Comment Re:Learn to Program an Intel Phi instead (Score 1) 198
Getting stuff to work is one rather important aspect of getting stuff done.
True, but "porting" something to the PHI so that it runs at roughly the same speed as the host GPU is hardly progress. The phis have lower clockspeed than the host cpus and in-order execution.
Also those Phi threads are big honking general purpose threads with lots of cache and ALU resources, not a highly strung state machine hanging of a matrix multiplier.
There is a small subset of problems that map to parallel threads of SIMD operations. Try optimizing IC layout on a GPU, or evaluating the biases in a crypto function by running the probabilities backwards through the gates. Those are not a problems for GPUs, but they are real world problems that need addresses and take a bucket load of CPU.
I fully accept that there is a lot of stuff that needs a lot of CPU that will run badly on a GPU. What I am not convinced about is that there is much that does not map to a lot of SIMD threads that WILL run well on a Phi.
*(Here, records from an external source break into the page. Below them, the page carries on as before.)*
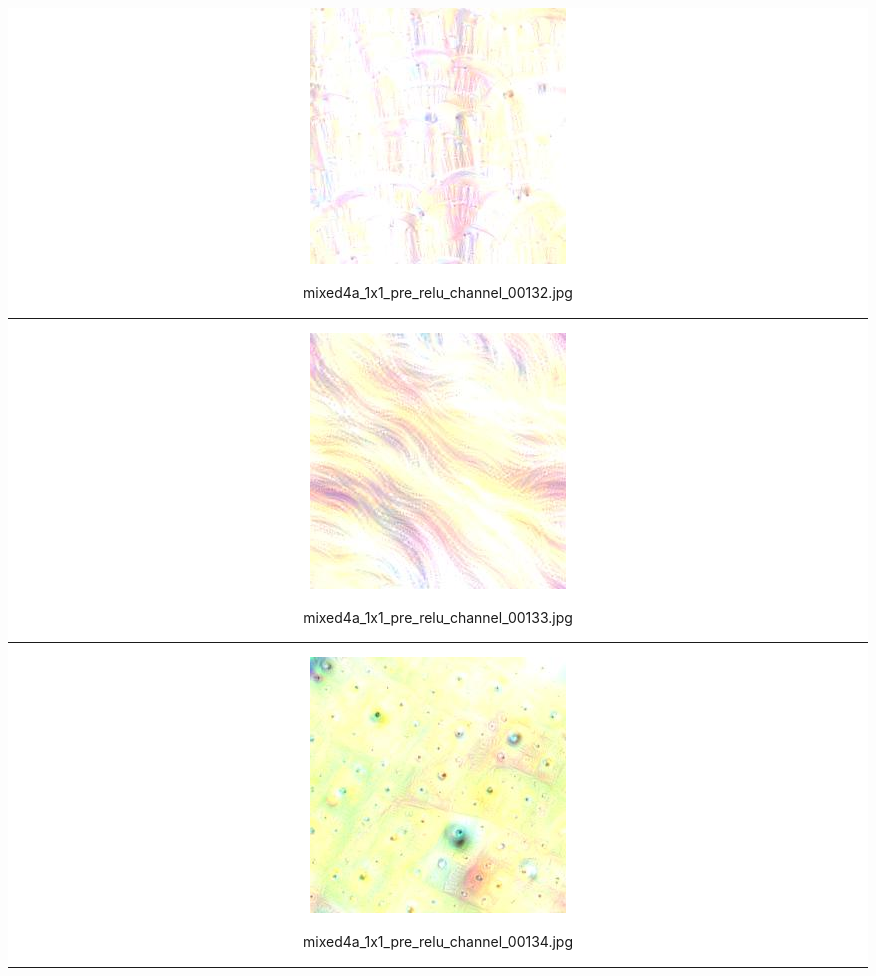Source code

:<p align="center">  <img src="mixed4a_1x1_pre_relu_channel_00132.jpg?"> </p><p align="center">mixed4a_1x1_pre_relu_channel_00132.jpg</p>

***

<p align="center">  <img src="mixed4a_1x1_pre_relu_channel_00133.jpg?"> </p><p align="center">mixed4a_1x1_pre_relu_channel_00133.jpg</p>

***

<p align="center">  <img src="mixed4a_1x1_pre_relu_channel_00134.jpg?"> </p><p align="center">mixed4a_1x1_pre_relu_channel_00134.jpg</p>

***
You need 240 threads, you need to fill the 512 bit vector registers with SIMD operations, to get peak performance you need huge amounts of parallelism. The same as you need on a GPU.
You have the same problem with the PCIe bus being horrendously slow as well, you can offload the whole thing (which is coming to GPUs as well, with ARM procoessors for the more general purpose stuff), but you are still limited to one card, and getting from one card to another is a PITA, particularly if they are on different nodes.
For general purpose stuff needing bucket loads of GPUs you use normal CPUs with over twice the clock speed, out of order execution and a shorter vector length,much more memory per core. Potentially together with MPI and fast inter-node communication (e.g. infiniband, Cray Aries etc).
For some things GPUs are great, for others they are horrible. My gut feeling is pretty much the same things will be great or horrible for Phis as well. I am not really familiar with the algorythms for the stuff you are talking about, but sure if they do not come back to a lot of SIMD threads they will work badly on a GPU. What remains to be shown is if they can work well on a Phi.